What to do:
Rewrite the material from the line holding "pose: elev=209.6 azim=35.3" through the line holding "Dot at: (248, 199)", inclusive, changing "dist" to "distance" and leaving all else as it stands.

-- begin Records provided --

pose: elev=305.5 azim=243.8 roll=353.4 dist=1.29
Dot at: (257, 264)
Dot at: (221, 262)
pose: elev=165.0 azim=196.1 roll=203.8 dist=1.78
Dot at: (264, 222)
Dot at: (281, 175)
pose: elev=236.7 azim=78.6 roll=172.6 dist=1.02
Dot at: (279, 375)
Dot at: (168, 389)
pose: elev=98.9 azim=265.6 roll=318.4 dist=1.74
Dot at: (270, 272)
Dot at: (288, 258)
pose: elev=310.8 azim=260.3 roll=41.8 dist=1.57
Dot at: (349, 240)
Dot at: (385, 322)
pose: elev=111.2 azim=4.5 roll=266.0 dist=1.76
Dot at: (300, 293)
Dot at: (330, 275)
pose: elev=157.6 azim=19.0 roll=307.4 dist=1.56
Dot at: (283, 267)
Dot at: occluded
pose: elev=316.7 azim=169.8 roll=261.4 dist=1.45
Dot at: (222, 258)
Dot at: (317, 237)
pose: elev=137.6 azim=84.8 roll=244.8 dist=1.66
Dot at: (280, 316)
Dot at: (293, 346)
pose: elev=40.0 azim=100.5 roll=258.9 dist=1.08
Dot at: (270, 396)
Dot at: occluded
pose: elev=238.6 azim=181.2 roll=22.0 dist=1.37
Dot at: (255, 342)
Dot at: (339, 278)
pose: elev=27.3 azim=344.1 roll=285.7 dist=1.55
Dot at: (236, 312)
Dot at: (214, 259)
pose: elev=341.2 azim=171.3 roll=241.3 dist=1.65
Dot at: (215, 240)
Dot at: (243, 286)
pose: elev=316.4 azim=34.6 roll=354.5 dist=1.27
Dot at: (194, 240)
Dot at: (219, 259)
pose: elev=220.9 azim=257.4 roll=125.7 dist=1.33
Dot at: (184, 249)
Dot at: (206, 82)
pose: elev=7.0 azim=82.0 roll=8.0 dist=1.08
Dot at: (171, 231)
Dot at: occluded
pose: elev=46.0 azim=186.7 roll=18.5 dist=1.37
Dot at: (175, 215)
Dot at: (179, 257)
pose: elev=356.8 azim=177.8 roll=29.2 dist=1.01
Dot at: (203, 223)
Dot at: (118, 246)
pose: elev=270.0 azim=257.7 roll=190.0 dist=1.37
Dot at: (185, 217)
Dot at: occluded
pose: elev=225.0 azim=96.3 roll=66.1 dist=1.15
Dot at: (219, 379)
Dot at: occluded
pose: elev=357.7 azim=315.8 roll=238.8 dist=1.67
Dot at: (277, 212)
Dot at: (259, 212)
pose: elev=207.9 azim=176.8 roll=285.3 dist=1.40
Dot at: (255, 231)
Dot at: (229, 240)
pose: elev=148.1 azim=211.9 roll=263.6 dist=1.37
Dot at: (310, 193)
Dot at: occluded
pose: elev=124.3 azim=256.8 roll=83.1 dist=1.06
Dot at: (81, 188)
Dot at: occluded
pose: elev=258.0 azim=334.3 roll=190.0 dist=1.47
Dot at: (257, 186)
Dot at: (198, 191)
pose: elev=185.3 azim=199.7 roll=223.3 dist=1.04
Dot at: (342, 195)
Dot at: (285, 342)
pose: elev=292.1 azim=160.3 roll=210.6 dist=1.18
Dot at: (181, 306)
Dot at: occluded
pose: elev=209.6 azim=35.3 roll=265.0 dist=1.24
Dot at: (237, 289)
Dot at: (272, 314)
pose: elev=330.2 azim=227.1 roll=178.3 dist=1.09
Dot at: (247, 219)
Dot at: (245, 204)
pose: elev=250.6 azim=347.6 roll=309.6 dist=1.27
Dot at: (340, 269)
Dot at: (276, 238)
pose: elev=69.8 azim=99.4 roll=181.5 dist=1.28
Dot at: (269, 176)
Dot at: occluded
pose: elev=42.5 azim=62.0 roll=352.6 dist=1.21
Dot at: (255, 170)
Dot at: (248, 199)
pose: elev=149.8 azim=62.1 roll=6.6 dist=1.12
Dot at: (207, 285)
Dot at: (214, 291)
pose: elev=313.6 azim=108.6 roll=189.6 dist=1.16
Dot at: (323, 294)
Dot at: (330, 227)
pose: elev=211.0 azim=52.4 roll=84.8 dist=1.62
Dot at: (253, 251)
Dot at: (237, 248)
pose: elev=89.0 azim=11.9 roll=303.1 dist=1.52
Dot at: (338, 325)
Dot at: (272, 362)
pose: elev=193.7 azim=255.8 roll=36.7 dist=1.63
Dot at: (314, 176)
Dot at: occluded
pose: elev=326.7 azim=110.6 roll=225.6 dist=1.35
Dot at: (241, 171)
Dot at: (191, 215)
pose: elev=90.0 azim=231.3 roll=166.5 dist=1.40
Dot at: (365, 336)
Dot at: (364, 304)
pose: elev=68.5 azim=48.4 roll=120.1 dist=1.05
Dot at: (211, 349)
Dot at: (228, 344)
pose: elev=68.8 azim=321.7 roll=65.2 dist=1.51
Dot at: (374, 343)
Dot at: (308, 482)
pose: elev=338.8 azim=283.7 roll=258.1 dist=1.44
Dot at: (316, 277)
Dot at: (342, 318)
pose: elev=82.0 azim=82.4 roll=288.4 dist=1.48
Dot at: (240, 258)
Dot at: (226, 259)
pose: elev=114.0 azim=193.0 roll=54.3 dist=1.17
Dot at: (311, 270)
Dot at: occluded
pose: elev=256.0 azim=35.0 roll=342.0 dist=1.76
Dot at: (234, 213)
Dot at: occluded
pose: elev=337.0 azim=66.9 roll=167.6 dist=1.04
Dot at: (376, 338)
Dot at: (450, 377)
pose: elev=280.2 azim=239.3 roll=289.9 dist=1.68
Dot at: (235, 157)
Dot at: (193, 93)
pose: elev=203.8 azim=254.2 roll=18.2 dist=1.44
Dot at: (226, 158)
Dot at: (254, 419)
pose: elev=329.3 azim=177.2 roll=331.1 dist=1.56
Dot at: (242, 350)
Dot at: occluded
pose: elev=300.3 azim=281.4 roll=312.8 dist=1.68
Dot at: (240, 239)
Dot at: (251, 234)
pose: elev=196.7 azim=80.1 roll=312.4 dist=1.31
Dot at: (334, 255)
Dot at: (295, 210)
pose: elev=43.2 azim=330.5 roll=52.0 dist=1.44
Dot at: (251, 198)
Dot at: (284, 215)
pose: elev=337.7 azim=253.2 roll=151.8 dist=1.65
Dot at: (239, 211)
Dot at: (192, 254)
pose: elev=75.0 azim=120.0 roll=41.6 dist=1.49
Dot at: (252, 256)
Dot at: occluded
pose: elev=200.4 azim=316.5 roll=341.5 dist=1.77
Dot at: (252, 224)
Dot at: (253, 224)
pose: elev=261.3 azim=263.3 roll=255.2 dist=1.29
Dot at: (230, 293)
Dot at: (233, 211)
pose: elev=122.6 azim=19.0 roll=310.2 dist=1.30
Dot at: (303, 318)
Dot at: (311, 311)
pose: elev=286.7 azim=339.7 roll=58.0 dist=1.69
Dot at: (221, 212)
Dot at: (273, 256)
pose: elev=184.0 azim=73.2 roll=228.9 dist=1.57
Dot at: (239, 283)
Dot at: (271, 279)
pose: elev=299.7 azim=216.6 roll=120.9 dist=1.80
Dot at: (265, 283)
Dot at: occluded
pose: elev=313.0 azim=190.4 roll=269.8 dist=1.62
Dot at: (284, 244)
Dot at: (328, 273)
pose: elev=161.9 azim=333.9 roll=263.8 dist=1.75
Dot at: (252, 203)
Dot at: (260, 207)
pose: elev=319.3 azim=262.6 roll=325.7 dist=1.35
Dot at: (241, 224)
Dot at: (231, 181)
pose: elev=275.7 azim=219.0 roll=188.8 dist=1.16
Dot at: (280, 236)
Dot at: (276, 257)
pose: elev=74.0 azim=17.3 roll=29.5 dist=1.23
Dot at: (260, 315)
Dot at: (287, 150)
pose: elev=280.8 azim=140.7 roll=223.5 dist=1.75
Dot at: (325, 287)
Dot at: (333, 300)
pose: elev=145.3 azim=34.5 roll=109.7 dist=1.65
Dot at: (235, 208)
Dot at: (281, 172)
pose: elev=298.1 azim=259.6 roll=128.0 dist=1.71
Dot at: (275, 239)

-- end Records provided --

Response to the task:
pose: elev=209.6 azim=35.3 roll=265.0 distance=1.24
Dot at: (237, 289)
Dot at: (272, 314)
pose: elev=330.2 azim=227.1 roll=178.3 distance=1.09
Dot at: (247, 219)
Dot at: (245, 204)
pose: elev=250.6 azim=347.6 roll=309.6 distance=1.27
Dot at: (340, 269)
Dot at: (276, 238)
pose: elev=69.8 azim=99.4 roll=181.5 distance=1.28
Dot at: (269, 176)
Dot at: occluded
pose: elev=42.5 azim=62.0 roll=352.6 distance=1.21
Dot at: (255, 170)
Dot at: (248, 199)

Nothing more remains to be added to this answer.